African governments have committed to ambitious targets to reverse land degradation and protect natural habitats, and hence supporting agricultural intensification is the main policy response to increasing food demand. However, attempts to increase agricultural productivity have often been associated with the adoption of unsustainable farming practices that contribute to land degradation, negative off-site impacts from agrochemicals, the extraction of water for irrigation, and reduced agrobiodiversity. While agroecological and regenerative farming practices have been promoted for decades, these are receiving limited technical, financial and policy support, and adoption rates remain low.

Agricultural mechanization levels are still very low across the continent, but are likely to increase in the future, with potentially negative impacts on emissions and soil properties – unless investments in renewable solutions are stepped up significantly. Irrigation is considered by many African governments to be a key strategy for increasing agricultural productivity. However, extraction of water for irrigation and clearing land near water bodies can also alter the natural patterns of water quality and quantity and disrupt morphological features of water systems, to the detriment of aquatic biodiversity.

Food processing and distribution on the continent are still largely carried out by informal sector actors, but this is changing rapidly – in particular in urban areas. Initiatives such as the African Union’s Common Africa Agro-Parks (CAAPs) aim to attract private investments to establish transboundary mega agro-industrial hubs – but the potential environmental impacts of these investments are yet to be assessed.

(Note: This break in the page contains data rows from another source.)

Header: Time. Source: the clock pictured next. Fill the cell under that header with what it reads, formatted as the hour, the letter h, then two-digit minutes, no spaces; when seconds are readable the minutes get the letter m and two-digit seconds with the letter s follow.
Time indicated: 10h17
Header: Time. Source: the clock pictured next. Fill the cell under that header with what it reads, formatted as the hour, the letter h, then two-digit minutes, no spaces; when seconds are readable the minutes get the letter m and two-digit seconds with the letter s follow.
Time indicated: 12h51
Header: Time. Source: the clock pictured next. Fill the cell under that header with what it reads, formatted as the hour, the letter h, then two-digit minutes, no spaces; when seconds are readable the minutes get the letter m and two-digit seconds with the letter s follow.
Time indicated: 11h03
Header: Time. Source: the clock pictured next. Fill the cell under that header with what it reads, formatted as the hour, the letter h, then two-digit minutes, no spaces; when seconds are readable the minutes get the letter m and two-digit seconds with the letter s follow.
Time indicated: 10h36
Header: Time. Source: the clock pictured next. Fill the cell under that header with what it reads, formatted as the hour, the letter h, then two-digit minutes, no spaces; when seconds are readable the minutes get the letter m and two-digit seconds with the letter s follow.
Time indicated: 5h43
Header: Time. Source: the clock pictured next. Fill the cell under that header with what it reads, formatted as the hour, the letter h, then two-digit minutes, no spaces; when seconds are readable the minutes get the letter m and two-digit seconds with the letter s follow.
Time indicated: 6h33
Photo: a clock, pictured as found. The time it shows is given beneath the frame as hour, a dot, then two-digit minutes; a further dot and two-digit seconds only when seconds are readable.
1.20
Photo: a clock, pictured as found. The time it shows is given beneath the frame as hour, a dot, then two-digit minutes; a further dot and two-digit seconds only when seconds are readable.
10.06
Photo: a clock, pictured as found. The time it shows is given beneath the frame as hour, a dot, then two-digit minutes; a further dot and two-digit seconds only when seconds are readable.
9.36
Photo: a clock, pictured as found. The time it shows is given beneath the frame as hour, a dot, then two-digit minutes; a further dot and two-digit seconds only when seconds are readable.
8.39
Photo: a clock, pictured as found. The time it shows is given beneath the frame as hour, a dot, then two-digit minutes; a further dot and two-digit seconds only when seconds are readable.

ENVIRONMENTAL IMPACTS OF FOOD SYSTEM RESPONSES

Cropland and pasture expansion, combined with the use of unsustainable farming practices, contribute significantly to the loss, fragmentation, and degradation of habitats and thus to biodiversity loss. The specific environmental impacts of cropland expansion depend on the importance (in terms of biodiversity and ecosystem services - other than agriculture) of the land use that is being replaced and the characteristics of the farming practices used in the new cropland. It also depends on the speed at which cropland expansion happens, and the resulting spatial pattern of land use. Patchy conversion patterns lead to the fragmentation of existing forests and natural habitats, and hence to a reduction in the number and abundance of species that can be supported on unconverted land.

Food systems are both a contributor to and a victim of climate change, with agricultural productivity being negatively affected by changes in rainfall and temperatures. Agriculture is a main contributor of greenhouse gas emissions worldwide. In Africa, food systems emissions have so far mainly (to the extent of 55%) been the result of land use changes – but emissions from agricultural mechanization, production and use of inputs (in particular fertilizer), processing and transport are on the rise. On the other hand, there are also significant opportunities for the use of renewable energy in food systems that could counter this trend.

SPATIAL PATTERN OF IMPACT

Cropland expansion is a major factor in the loss and fragmentation of habitats with a spatial impact that varies significantly across the continent, depending on soil type, relief, and climate, among other factors. The report provides examples of cropland expansion at the continental scale, with illustrations of its impact in relation to areas of forest loss and impacts on Key Biodiversity Areas at a more detailed scale. The results indicate that, whilst in some areas forest loss is a consequence of cropland expansion, significant areas of forest loss are outside areas of cropland expansion, suggesting that other factors, such as logging, mining, infrastructure development and human settlements are also responsible.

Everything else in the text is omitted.